Friday night’s Chelsea Ballroom headliner took the stage rolling his Rs and growling playfully, a far cry from the last time Las Vegas saw Steven Patrick Morrissey. On that night two years ago at the Joint, he exited without encore or explanation, leaving us speculating as to what might have upset the notoriously moody man. This time, he seemed in good spirits from start to finish.
- November 25, The Cosmopolitan
Better yet, his voice sounded fantastic, cranked up high above his five-piece backing band. The peak moment came when the 52-year-old Brit unleashed a song from his youth, “I Know It’s Over” off The Smiths’ 1986 classic The Queen Is Dead. With each pass through the somber, repeated line “Mother, I can feel the soil falling over my head,” Morrissey modulated his phrasing and volume, wringing fresh raw emotions from a familiar song.
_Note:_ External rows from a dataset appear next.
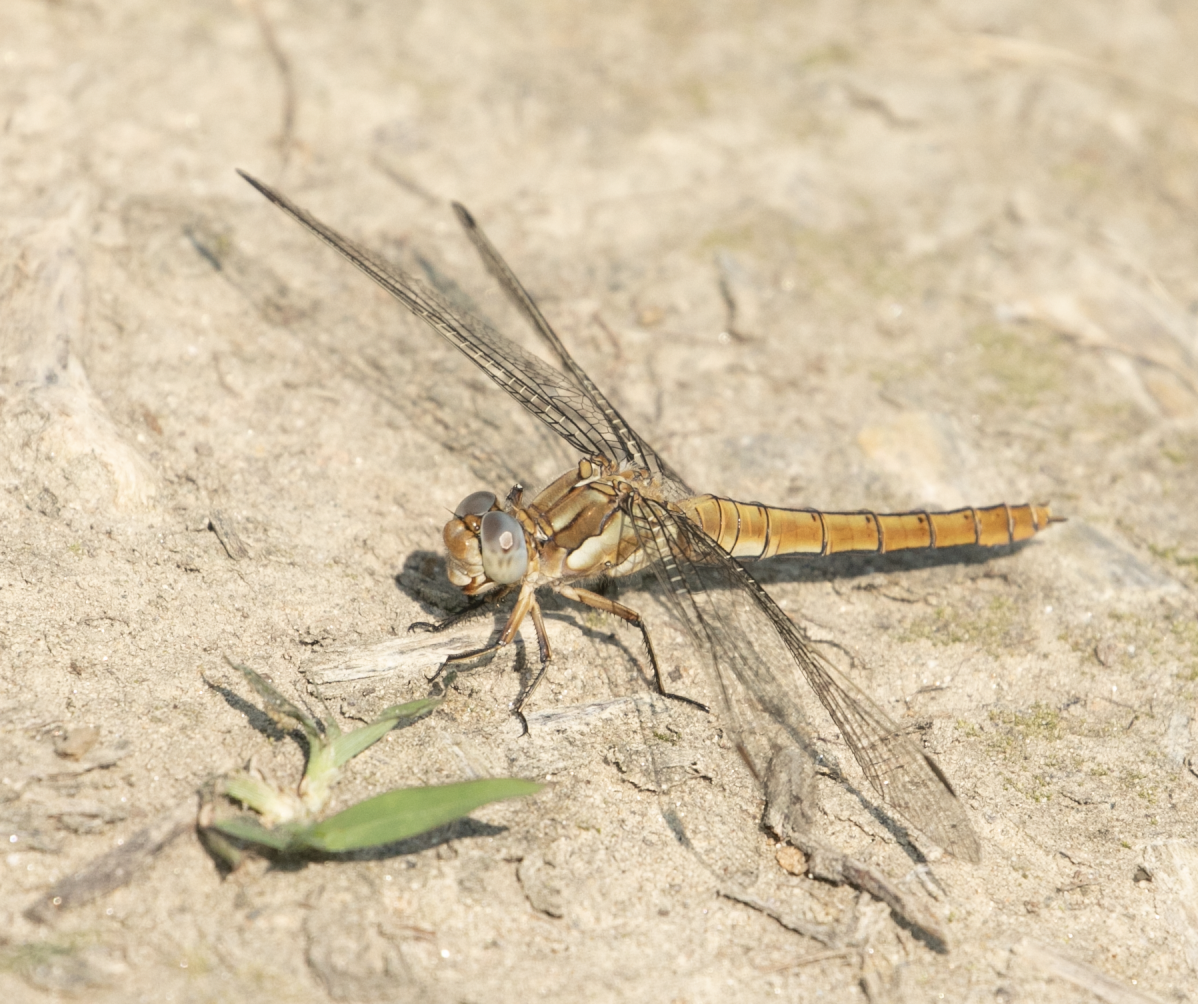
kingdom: Animalia
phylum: Arthropoda
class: Insecta
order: Odonata
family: Libellulidae
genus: Orthetrum
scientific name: Orthetrum brunneum
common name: Southern skimmer
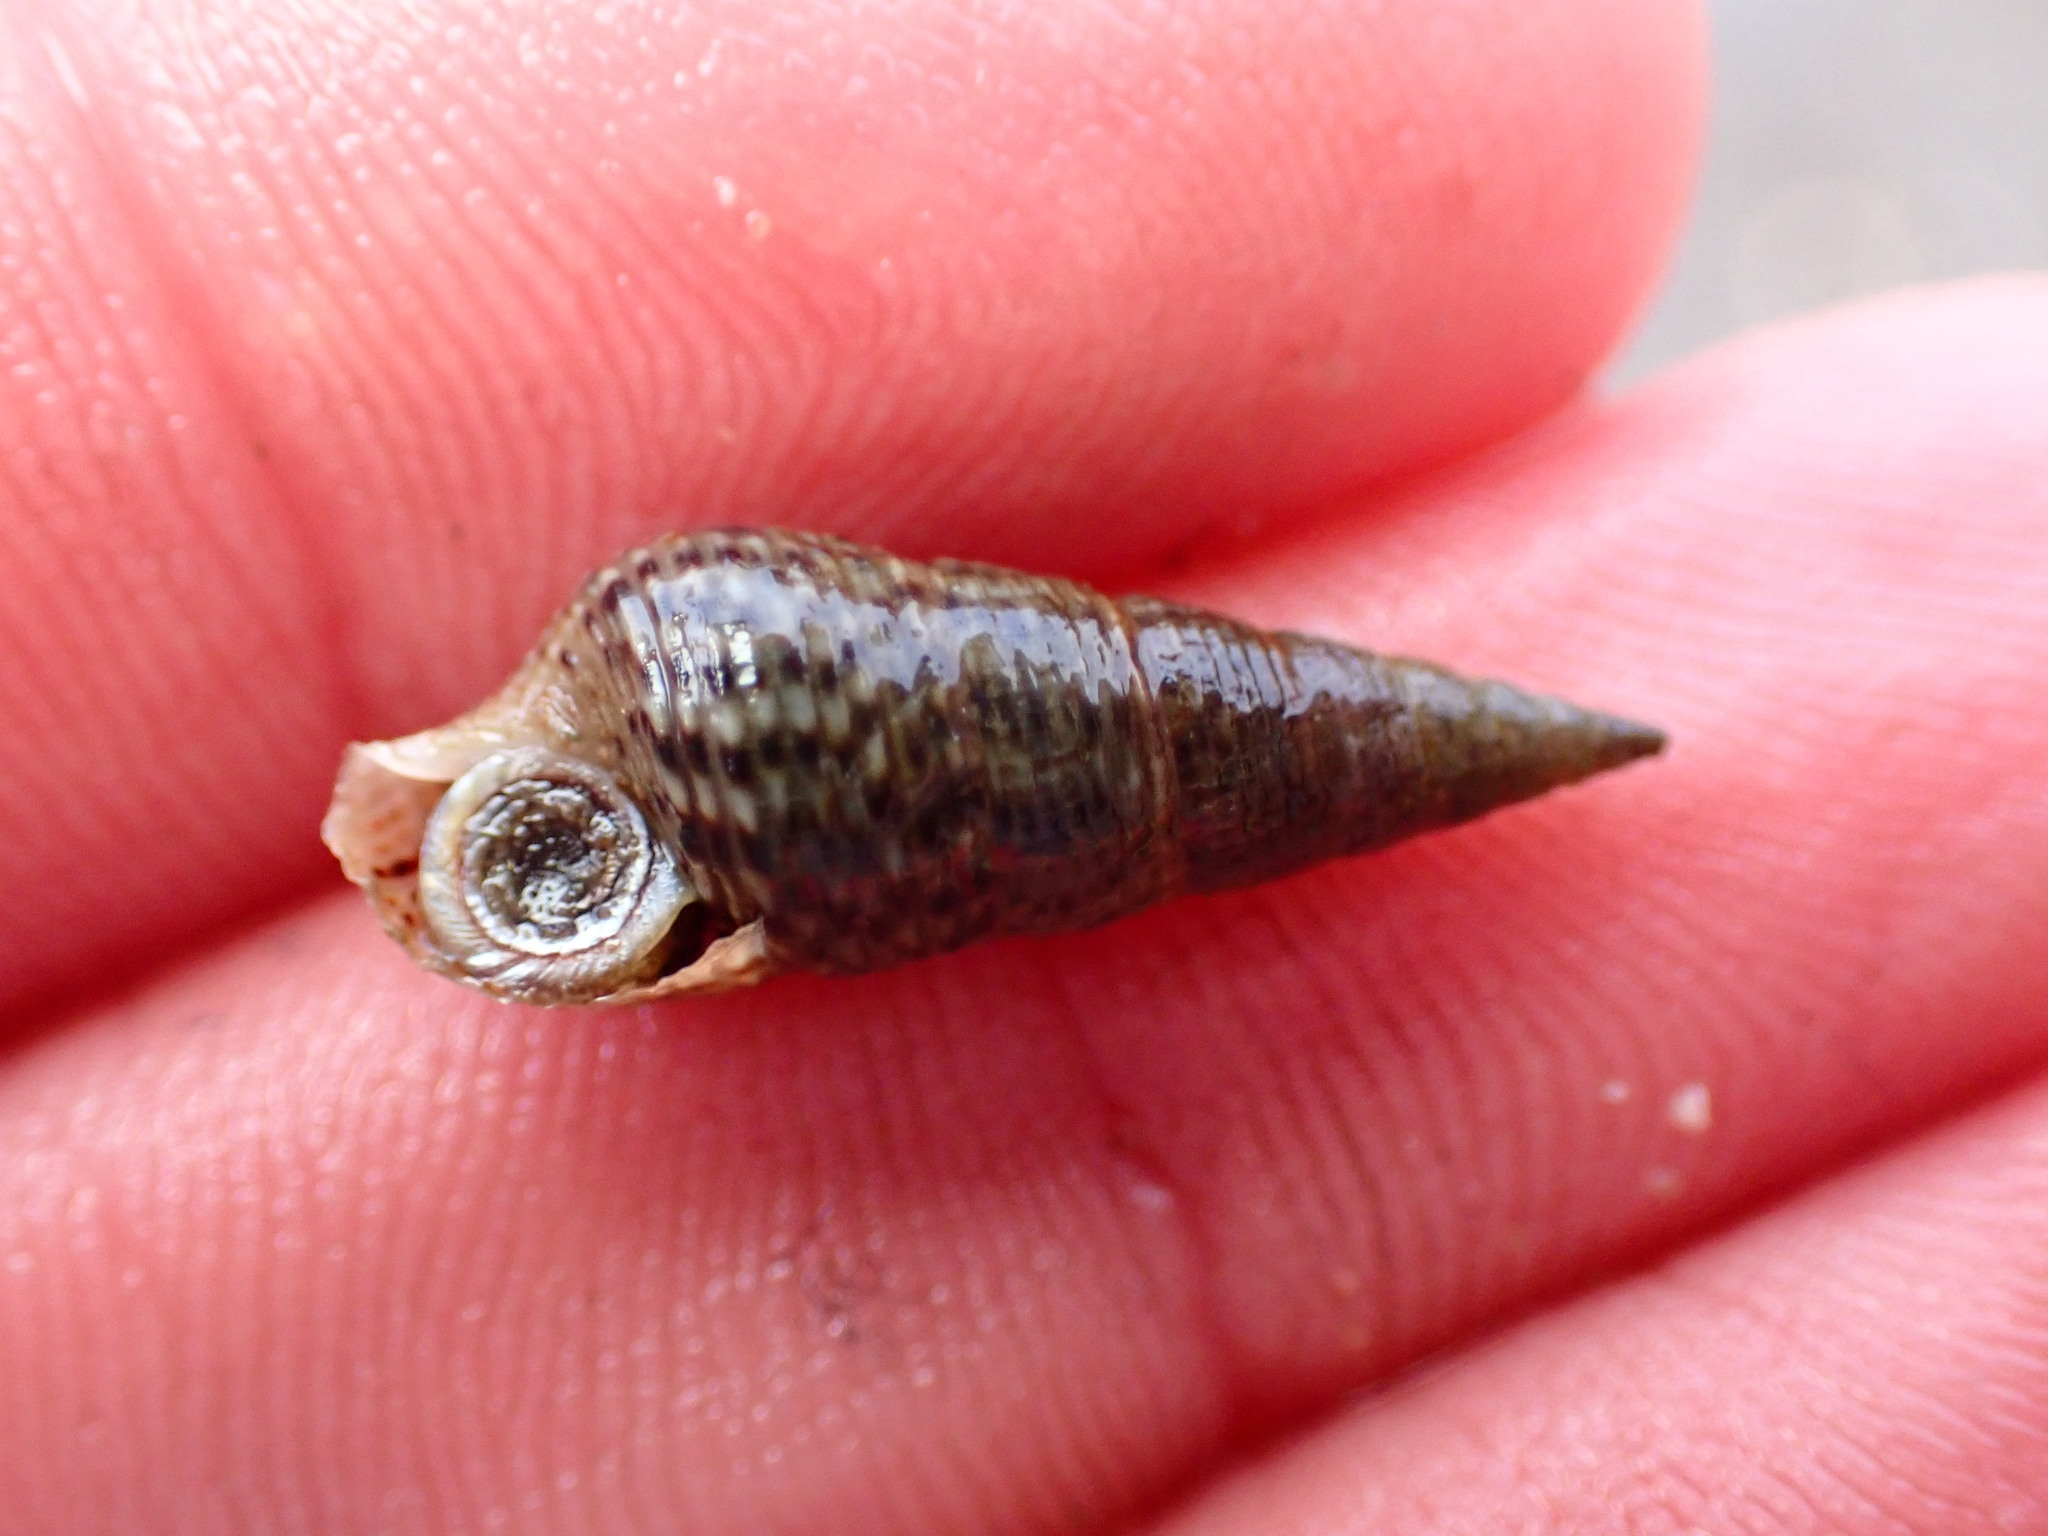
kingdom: Animalia
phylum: Mollusca
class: Gastropoda
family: Batillariidae
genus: Batillaria
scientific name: Batillaria attramentaria
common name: Japanese false cerith
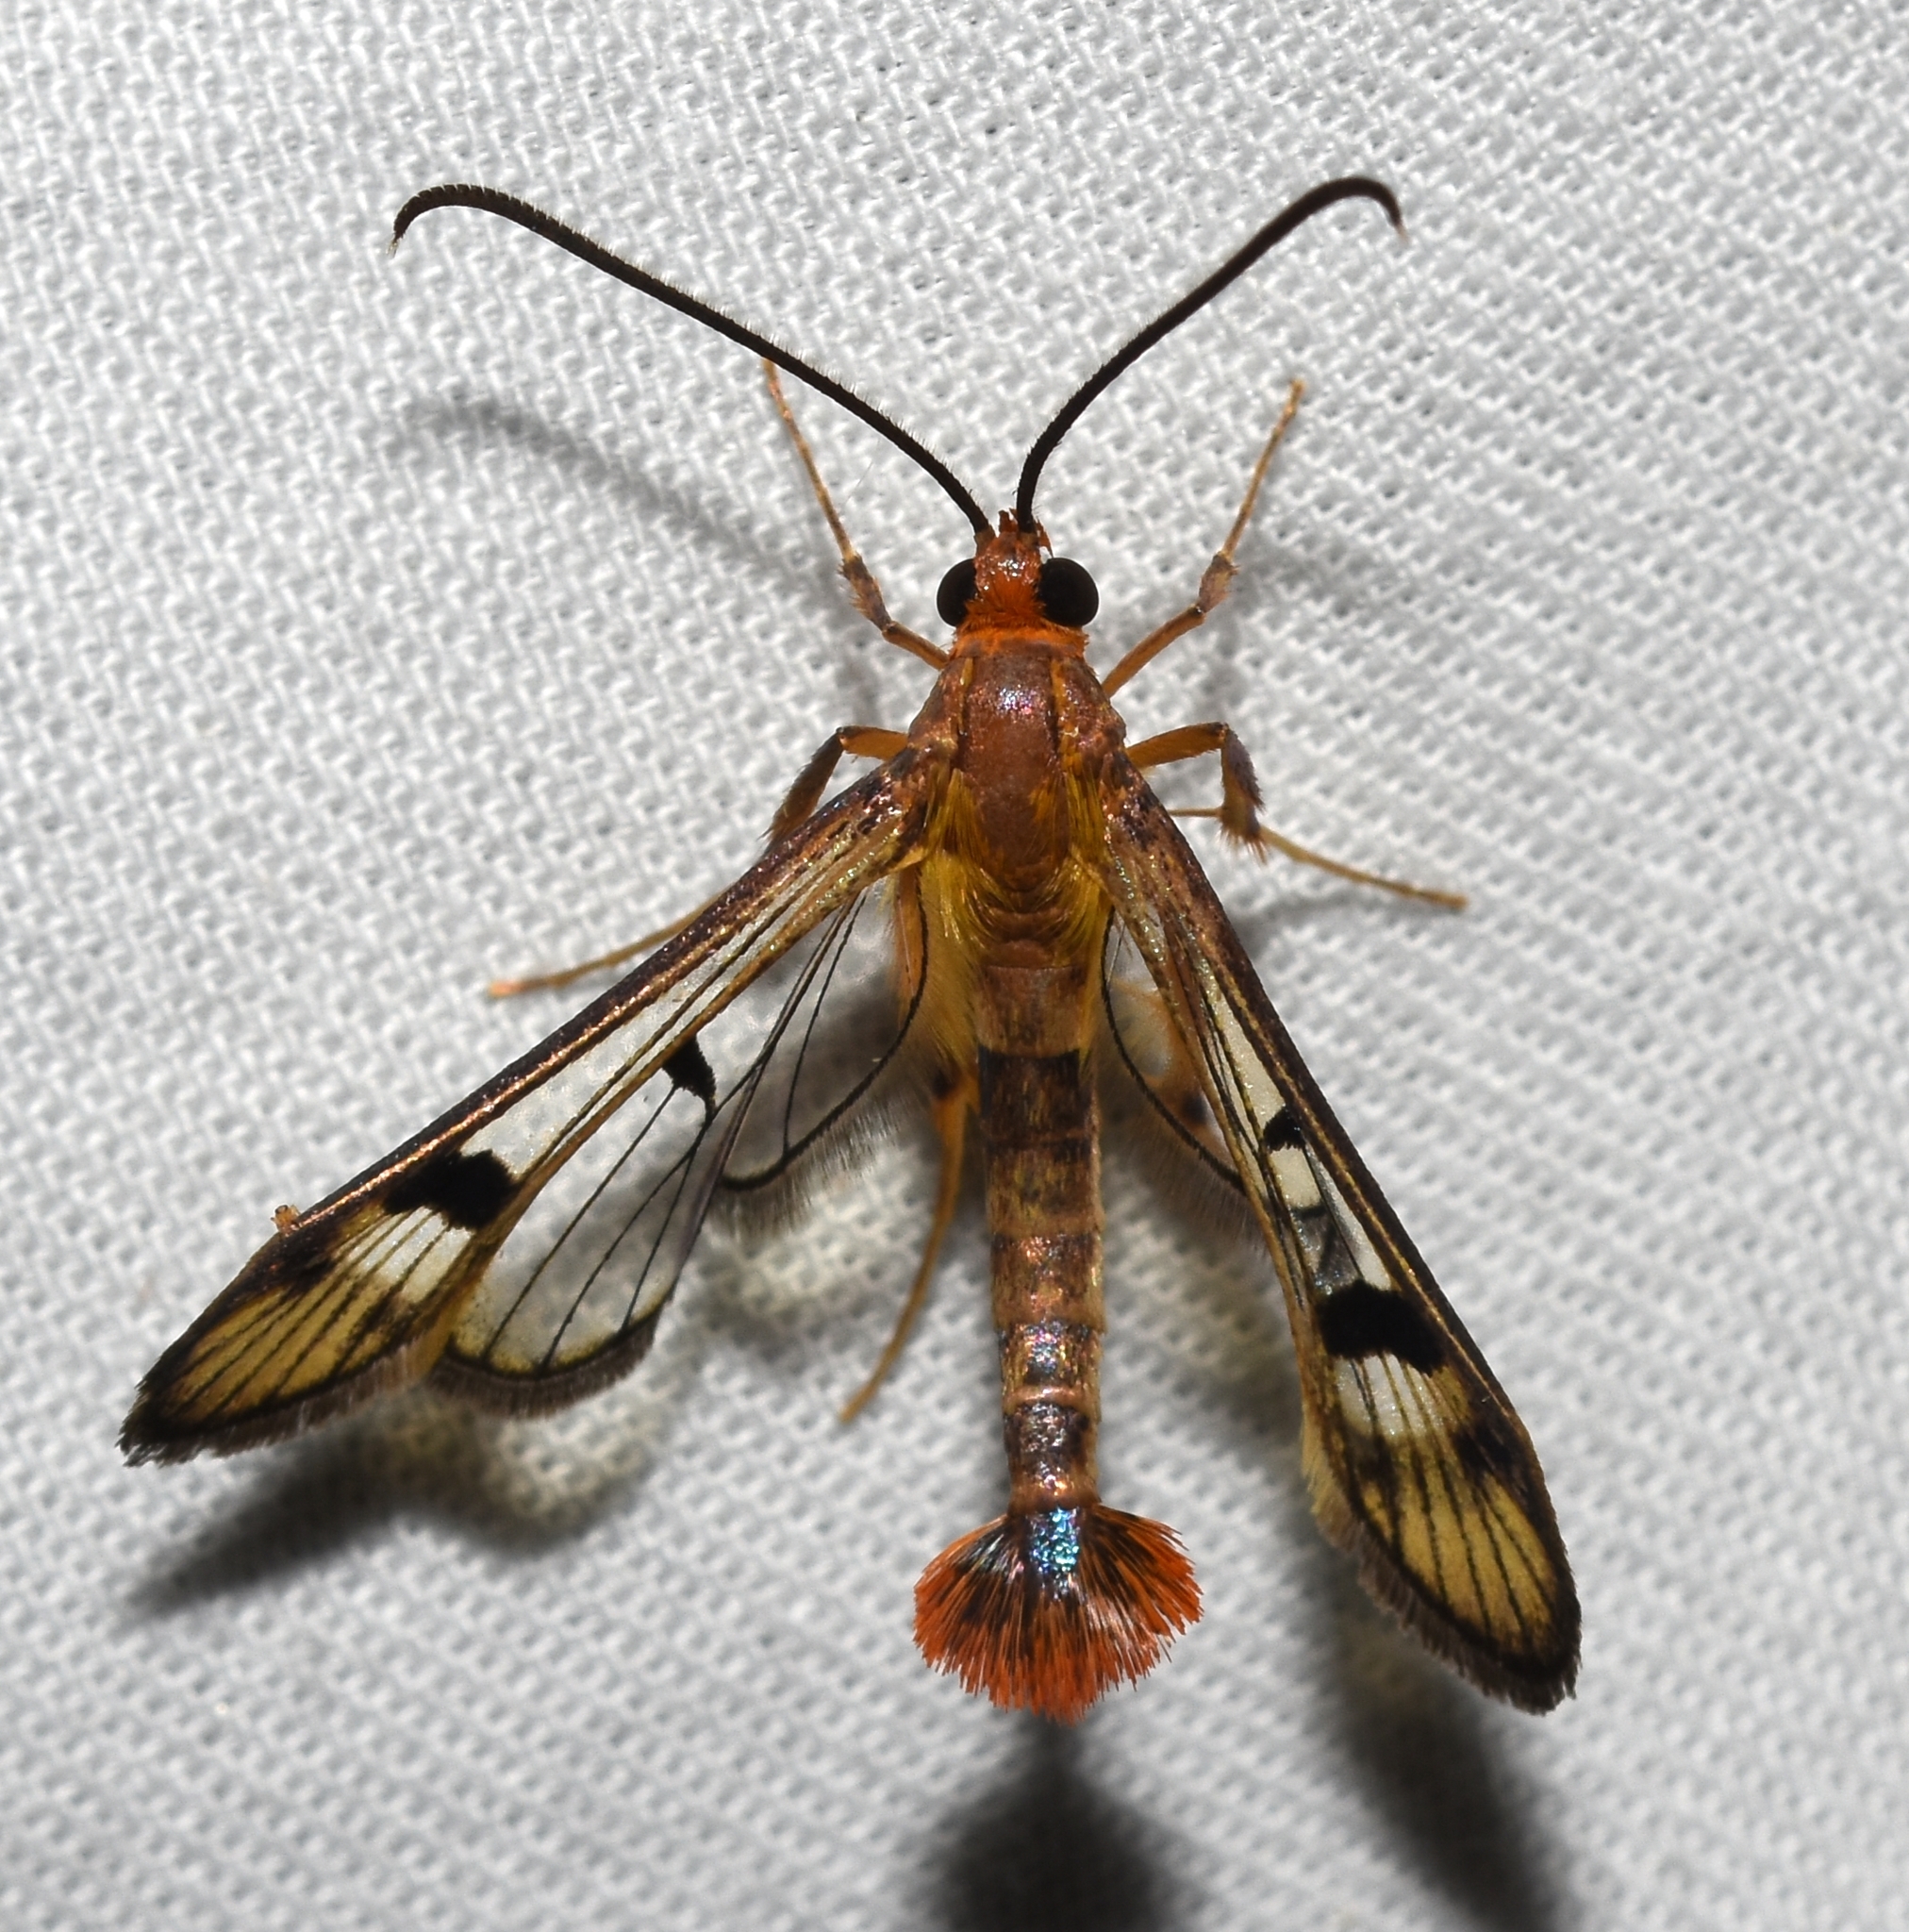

He played three other Smiths tunes but mostly stayed away from his hits (no “Everyday Is Like Sunday,” “The More You Ignore Me, the Closer I Get,” “The Last of the Famous International Playboys”). It hardly mattered. When Morrissey dug into his recent catalog, songs like “Black Cloud” and “When Last I Spoke to Carol” came off like old favorites, a testament to his iconic sound and style. Even a cover of “Satellite of Love” had unmistakable Moz to it, with the singer twisting Lou Reed’s original “I love to watch things on TV” lyric into a dour “I cannot stand the TV.” Of course, fans reacted loudest to the Smiths’ material, even if the gruesome animal-slaughter videos synced to “Meat Is Murder” made their post-Thanksgiving stomachs turn a bit.
Complaints? Just one, really. After performing 21 songs at each of two 2007 Pearl stopovers, Morrissey pared down to 17 for his two most recent Vegas visits. Which means, as his songbook grows, he’s giving us less of it; at this rate, in 2013 he’ll be off in under an hour. Then again, considering the way his voice suddenly deteriorated during an encore stab at “Still Ill” (or could that raspy sound possibly have been intentional?), maybe we should give thanks for what we got. And that this time, the night ended with a song rather than silence.